The most that you can get him for would be charging him for lying under oath. That would be it and that's the strategy, and that's why you can't really give any credibility to Brandon Carter coming in here today and saying, hey, it was me.
The jury found Tuua guilty as charged. Tuua appealed; the ICA affirmed.
Prosecutorial Misconduct. Prosecutors at closing may "draw reasonable inferences from the evidence and wide latitude is allowed in discussing the evidence." State v. Clark, 83 Hawai'i 289, 304, 926 P.2d 194, 209 (1996). They "are bound to refrain from expressing their personal views as to a defendant's guilt or the credibility of witnesses." State v.
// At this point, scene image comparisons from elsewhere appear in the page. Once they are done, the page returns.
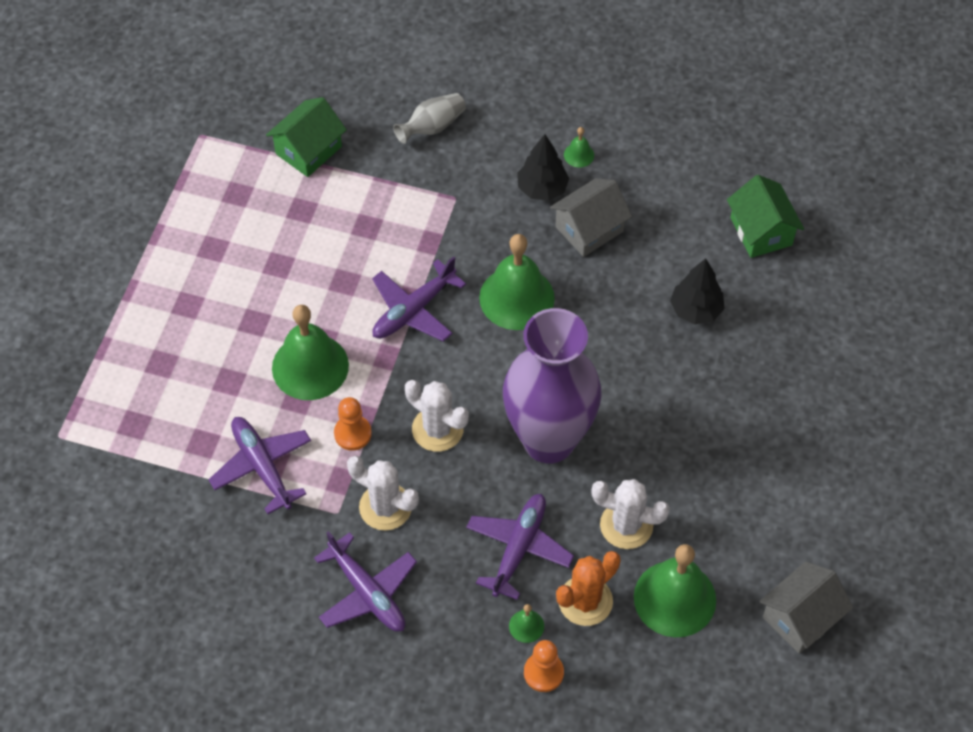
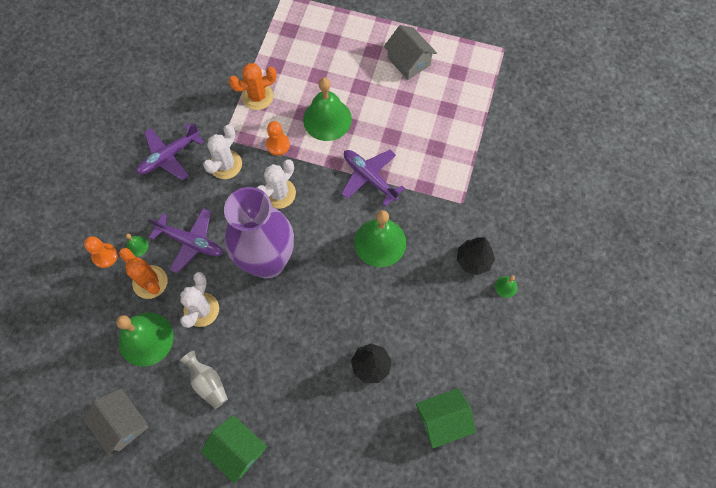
camera: 90 degrees right, 10 degrees up
(262, 466) = (257, 96): purple plane -> orange cactus
(308, 150) = (496, 111): green house -> green house (237, 450)
(432, 127) = (522, 187): grey vase -> grey vase (208, 383)
(589, 229) = (439, 292): grey house -> grey house (408, 61)

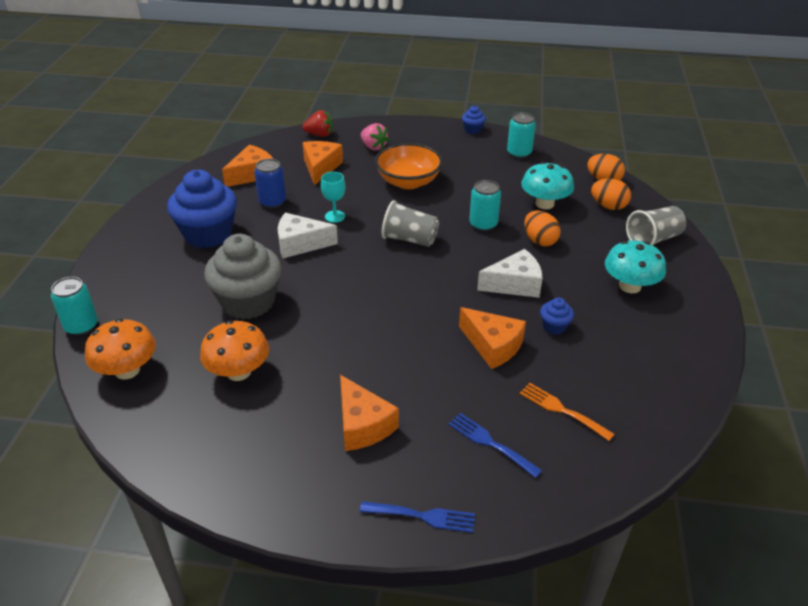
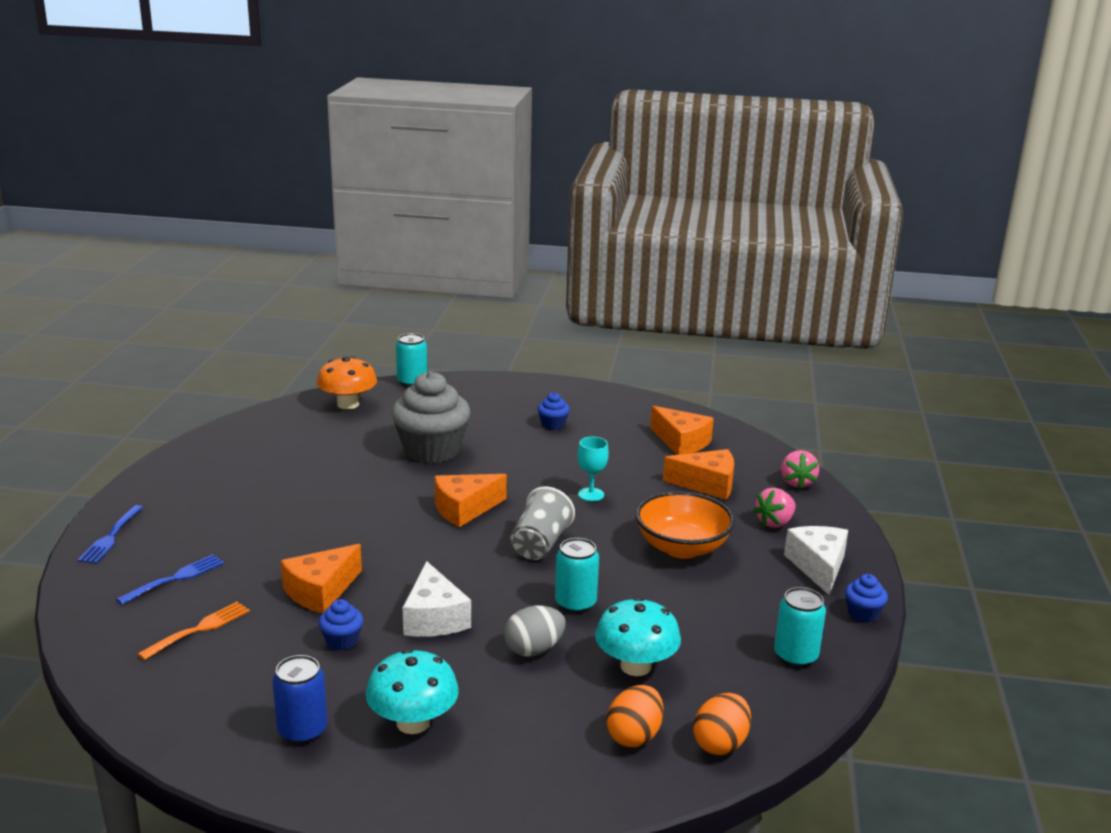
camera: 90 degrees right, 15 degrees down
(208, 234) = (553, 424): blue cupcake -> blue cupcake, size x0.44
(238, 372) = (329, 450): orange mushroom -> none
(272, 202) = (620, 456): blue can -> blue can (302, 730)
(300, 244) = (532, 474): white cheese -> white cheese (818, 566)
(319, 135) = (797, 482): red strawberry -> pink strawberry
(362, 425) = (234, 510): orange cheese -> orange cheese (464, 509)
(539, 241) = (534, 650): orange egg -> grey egg
(653, 239) = (534, 772): grey cup -> none

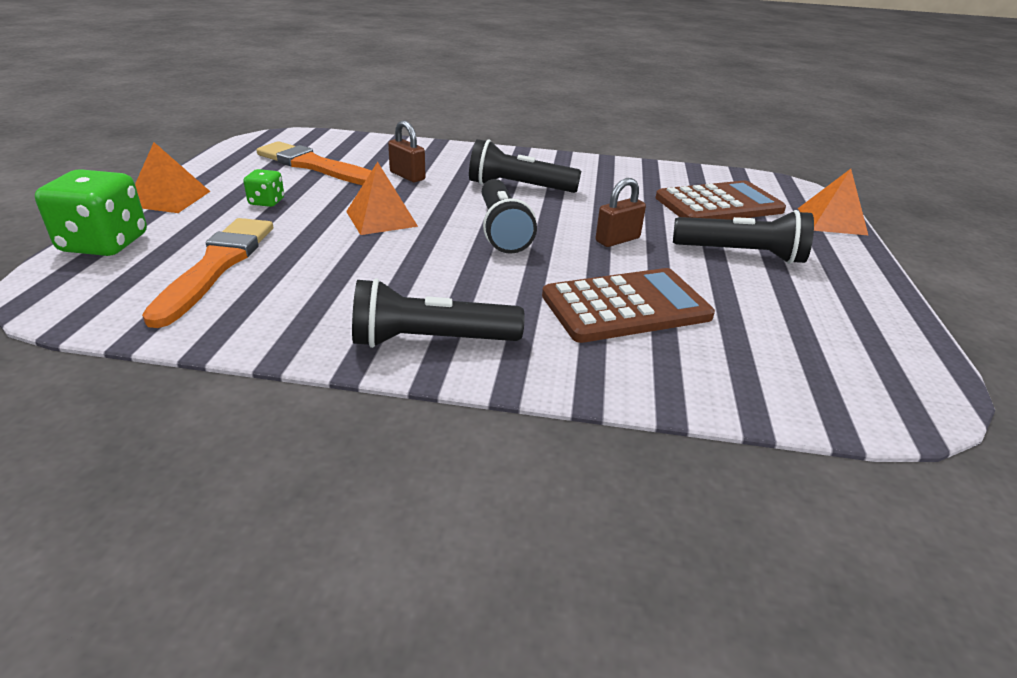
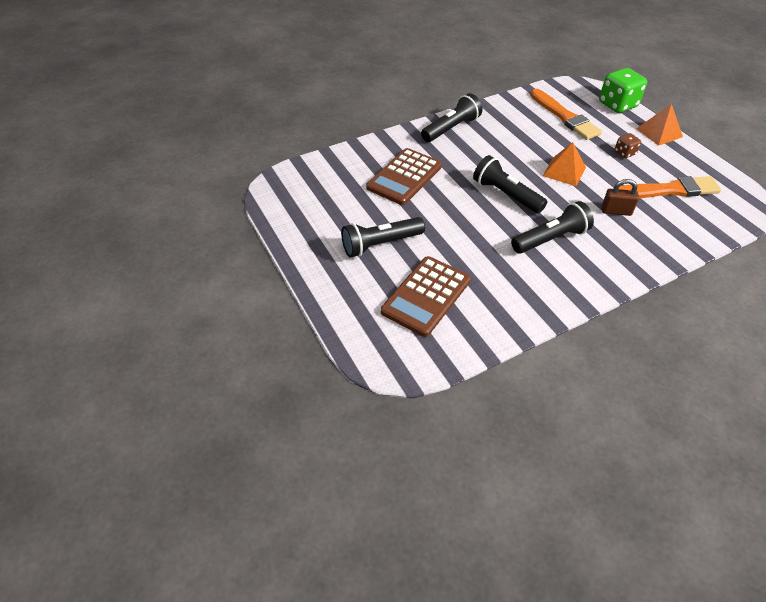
camera: 145 degrees right, 15 degrees up
(266, 202) = (624, 153): green dice -> brown dice
(617, 240) = (448, 220): brown padlock -> none
(831, 221) = (345, 320): orange pyramid -> none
Cordeiro, 99 Hawai'i 390, 424-25, 56 P.3d 692, 726-27 (2002).
Here, the HSC held that the prosecutor did not draw from reasonable inferences from the evidence, but rather went beyond the record and discussed the consequences of the jury's verdict. According to the HSC, the prosecutor's hypothetical future trial of Carter was based on an acquittal in Tuua's case. A prosecutor cannot "improperly direct the jury from its duty to decide the case on the evidence . . . by making predictions of the consequences of the jury's verdict." State v. Sanchez, 82 Hawai'i 517, 533, 923 P.2d 934, 950 (App. 1996). According to the HSC, the prosecutor in Tuua's trial did just that.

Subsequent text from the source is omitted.